Putain quelle lune !
s’exclame le millionnaire en solitude
& malheureux en emploi
congédié d’hier parce que les courts-circuits
de la cafetière administrative
ne le passionnaient pas

C’est un tout petit livre. C’est un livre qui m’a tiré d’une fort mauvaise passe. C’est un livre qui est arrivé comme un petit miracle, exactement au bon moment, au bon endroit, comme ils arrivent toujours les livres qui comptent dans nos vies (et les amis, mais de l’un à l’autre). C’est un livre qui m’a été offert par un ami, un ami que je ne connais que peu à dire vrai, mais dont je sais qu’après cela pas de doute, c’en est un, alors que nous venions d’avoir une discussion un peu affolée sur ce que nous avions appelé la littérature sauvage, et dont nous constations le manque cruel aujourd’hui, aujourd’hui quand il semble que la plupart des livres écrits, même par des camarades, des alliés, même plein de bonne volonté, sont des livres sans risques et sans ombres, des livres qui ne laissent pas de traces, pas de marques à l’endroit de la conscience et des rêves, des livres que l’on oublie sitôt refermé, des livres sans nuit disait Duras. Les livres que nous offrent les amis sont des livres qui d’une certaine manière obligent, auxquels on ne peut se dérober. Et c’est cela qui a fait que j’ai ouvert celui-ci plutôt que l’un des cinq livres que je trimballais partout avec moi depuis plusieurs semaines, dans l’espoir de plus en plus vague de réussir à aller au bout de l’un d’eux, et, à chaque café où je m’installais je les sortais consciencieusement un à un sur la table, les feuilletais distraitement et les refermais pour de bon. Car il est des moments, parfois bien trop longs, où il semble que les livres, qui avaient tant faits pour nous, nous aient soudain abandonnés, qu’ils nous ignorent, ne s’adressent plus à nous. On ne désespère pas tout de suite bien sûr, on continue à en acheter, parce que c’est ce qu’on a toujours fait, mais rien n’y fait et peu à peu les livres qui avaient été face au monde de si bons alliés, deviennent de véritables ennemis qui nous défient méchamment depuis le haut de leur pile qui ne fait que croître juste à côté de notre lit, s’accumulant là comme autant de signes, de preuves de notre incapacité à, désirer. Ce lit dont nous avons, les matins de ces moments-là bien trop de mal à sortir. Et à quoi bon après tout ?

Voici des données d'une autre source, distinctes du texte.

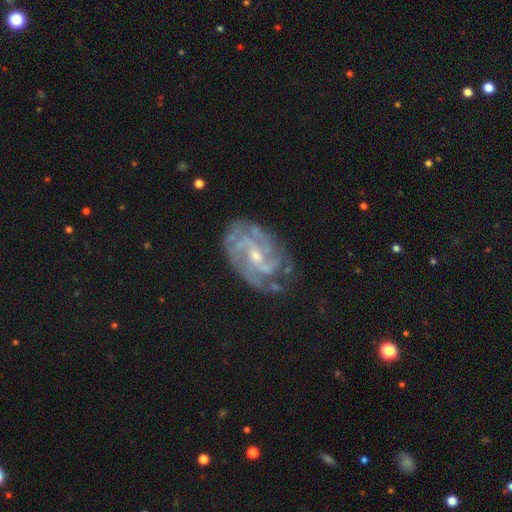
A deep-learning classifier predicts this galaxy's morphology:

(& à quoi bon alors à quoi bon / l’ouragan la tombola des choses / qui te déshabillent et t’envahissent comme des amibes / à quoi bon si tu ne comprends pas pourquoi / surpopulation
/ pourquoi avortements / 1 femme enceinte te sourit / si tu ne piges pas si c’est de désespoir ou de satisfaction / qu’elle se palpe le ventre telle la Vierge parturiente de Pierro della Francesca
à quoi bon connaître la rosée qui perle / du gardénia / dans la brume du matin / à fond sur le bout des doigts
à quoi bon si certaines vies sont 1 automobile sans moteur / jouant désespérément du klaxon sans pouvoir partir)

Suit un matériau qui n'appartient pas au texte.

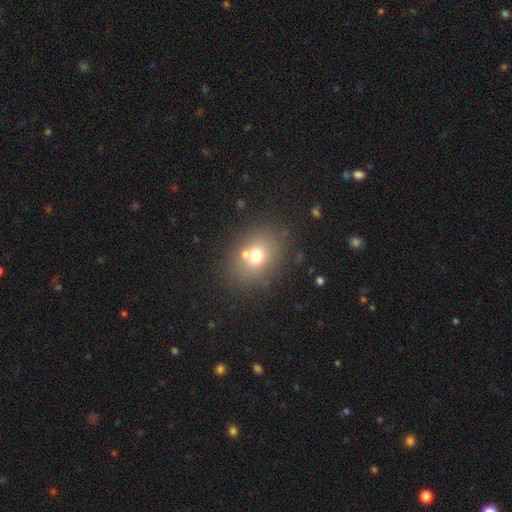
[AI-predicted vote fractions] smooth-or-featured: smooth: 68% | featured or disk: 18% | star or artifact: 15%
  how-rounded: round: 50% | in between: 49% | cigar-shaped: 1%
  merging: none: 67% | merger: 17% | minor disturbance: 11% | major disturbance: 5%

J’étais bien loin de mon lit ce matin-là. Un jour d’hiver dans une capitale européenne où je me trouvais seule pour la journée en vertu de circonstances indépendantes de ma volonté, et où, de volonté je n’en avais aucune, non plus que la moindre idée de ce que j’aurais du faire de ces quelques heures dans cette ville-là, de comment profiter de cette belle journée sur terre. J’ai tout de même quitté l’hôtel miteux de la périphérie et j’ai marché un peu au hasard, vaguement en direction du centre où je savais devoir trouver à la même place que la dernière fois, à la même place que depuis des siècles et des siècles, ces monuments du génie humain, et je savais aussi que j’aurais du être enthousiaste à l’idée de me retrouver face à ces vieilles pierres qu’on venait voir de si loin, mais je ne ressentais rien, mais alors rien du tout, pire même, l’angoisse me gagnait alors que je me rapprochais dangereusement de ce centre, que la concentration de boutiques de vêtements standardisées et de chaînes alimentaires se faisait plus dense, et que je cherchais désespérément quelque café qui ne ressemblait pas à un hall de supermarché, où me réfugier. Ayant revu mes exigences à la baisse j’ai fini par m’arrêter dans un café qui avait pour seul avantage sur les autres que la télé n’y était pas allumée, bu trop vite deux expressos qui, je le savais pourtant n’arrangeraient rien à l’affaire, et rituellement, posai les livres devant moi. Et sur les conseils d’un ami ouvris donc le dernier qui s’était ajouté à la petite colonie, ce poème de Mario Santiago Papasquiaro qu’il venait de traduire.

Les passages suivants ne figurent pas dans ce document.